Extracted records
################
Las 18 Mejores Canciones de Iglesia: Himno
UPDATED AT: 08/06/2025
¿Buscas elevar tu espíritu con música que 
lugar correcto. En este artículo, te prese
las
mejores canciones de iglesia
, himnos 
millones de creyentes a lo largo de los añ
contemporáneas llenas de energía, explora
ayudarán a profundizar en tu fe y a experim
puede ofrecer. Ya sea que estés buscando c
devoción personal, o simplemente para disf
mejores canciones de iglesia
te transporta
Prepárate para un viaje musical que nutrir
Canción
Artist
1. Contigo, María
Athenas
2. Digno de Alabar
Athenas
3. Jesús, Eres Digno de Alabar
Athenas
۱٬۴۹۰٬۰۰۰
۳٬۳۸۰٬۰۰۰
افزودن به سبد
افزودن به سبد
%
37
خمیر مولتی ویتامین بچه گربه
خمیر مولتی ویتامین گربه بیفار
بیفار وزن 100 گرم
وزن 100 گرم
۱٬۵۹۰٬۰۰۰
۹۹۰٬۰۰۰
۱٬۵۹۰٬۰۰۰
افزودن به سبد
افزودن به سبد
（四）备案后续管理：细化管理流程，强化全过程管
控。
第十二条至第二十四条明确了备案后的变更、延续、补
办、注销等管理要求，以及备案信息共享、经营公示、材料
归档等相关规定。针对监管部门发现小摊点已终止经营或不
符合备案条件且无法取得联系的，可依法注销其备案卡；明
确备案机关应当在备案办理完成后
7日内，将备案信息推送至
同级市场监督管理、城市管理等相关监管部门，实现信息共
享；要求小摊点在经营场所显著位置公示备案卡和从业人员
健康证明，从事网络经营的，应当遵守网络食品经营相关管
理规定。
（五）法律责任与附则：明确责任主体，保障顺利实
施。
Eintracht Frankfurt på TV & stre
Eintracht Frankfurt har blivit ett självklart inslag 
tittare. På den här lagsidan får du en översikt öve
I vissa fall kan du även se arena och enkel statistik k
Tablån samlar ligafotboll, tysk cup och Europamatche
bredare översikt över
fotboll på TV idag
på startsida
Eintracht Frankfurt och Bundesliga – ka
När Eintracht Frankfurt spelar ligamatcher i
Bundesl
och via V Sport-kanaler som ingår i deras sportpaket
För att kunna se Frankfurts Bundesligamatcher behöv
################
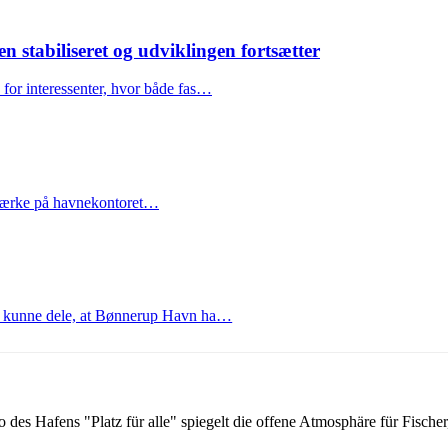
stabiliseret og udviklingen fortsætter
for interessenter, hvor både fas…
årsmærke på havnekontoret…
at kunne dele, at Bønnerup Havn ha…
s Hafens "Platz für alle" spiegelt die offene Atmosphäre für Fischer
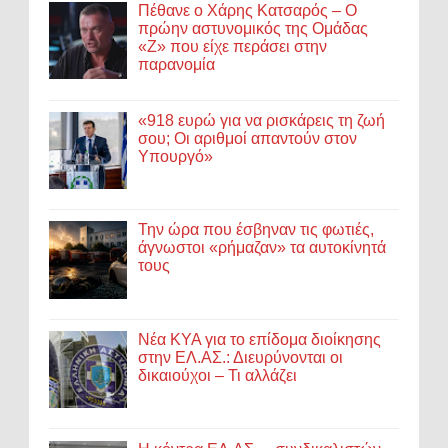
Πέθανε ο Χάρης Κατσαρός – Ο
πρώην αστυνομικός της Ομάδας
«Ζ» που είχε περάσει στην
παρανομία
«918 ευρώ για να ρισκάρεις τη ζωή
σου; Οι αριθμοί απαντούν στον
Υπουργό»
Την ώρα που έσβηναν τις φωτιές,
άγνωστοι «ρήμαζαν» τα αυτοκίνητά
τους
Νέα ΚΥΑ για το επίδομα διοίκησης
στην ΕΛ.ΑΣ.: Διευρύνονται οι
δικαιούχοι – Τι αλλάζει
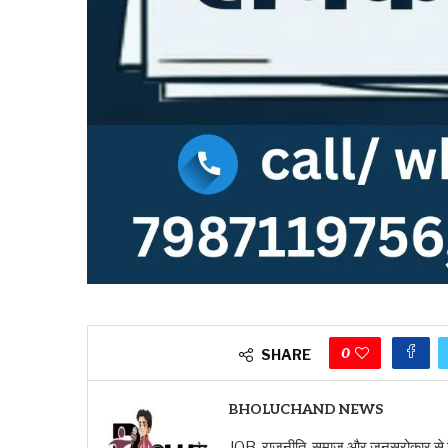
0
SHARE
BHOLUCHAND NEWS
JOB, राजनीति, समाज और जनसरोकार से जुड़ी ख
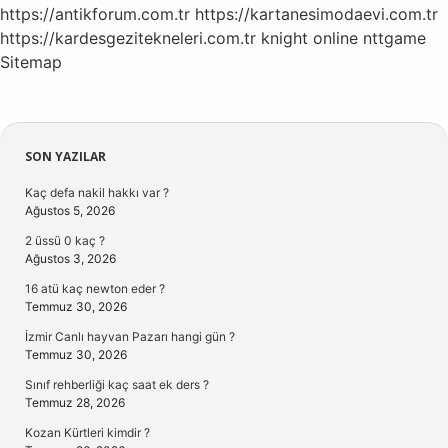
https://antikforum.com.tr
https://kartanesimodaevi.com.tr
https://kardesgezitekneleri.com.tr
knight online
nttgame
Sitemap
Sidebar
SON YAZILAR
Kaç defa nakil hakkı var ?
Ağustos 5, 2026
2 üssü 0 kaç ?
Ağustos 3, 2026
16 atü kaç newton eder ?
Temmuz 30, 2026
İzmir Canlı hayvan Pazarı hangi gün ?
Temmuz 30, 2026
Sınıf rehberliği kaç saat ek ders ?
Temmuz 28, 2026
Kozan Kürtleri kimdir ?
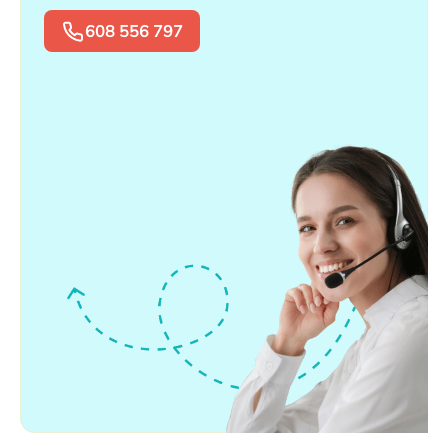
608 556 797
################
** What is being asked **
Please reproduce, exactly as they appear above, the lines from the line containing "Las 18 Mejores Canciones de Iglesia: Himno" up to and including the line containing "1. Contigo, María".

** The answer **
Las 18 Mejores Canciones de Iglesia: Himno
UPDATED AT: 08/06/2025
¿Buscas elevar tu espíritu con música que 
lugar correcto. En este artículo, te prese
las
mejores canciones de iglesia
, himnos 
millones de creyentes a lo largo de los añ
contemporáneas llenas de energía, explora
ayudarán a profundizar en tu fe y a experim
puede ofrecer. Ya sea que estés buscando c
devoción personal, o simplemente para disf
mejores canciones de iglesia
te transporta
Prepárate para un viaje musical que nutrir
Canción
Artist
1. Contigo, María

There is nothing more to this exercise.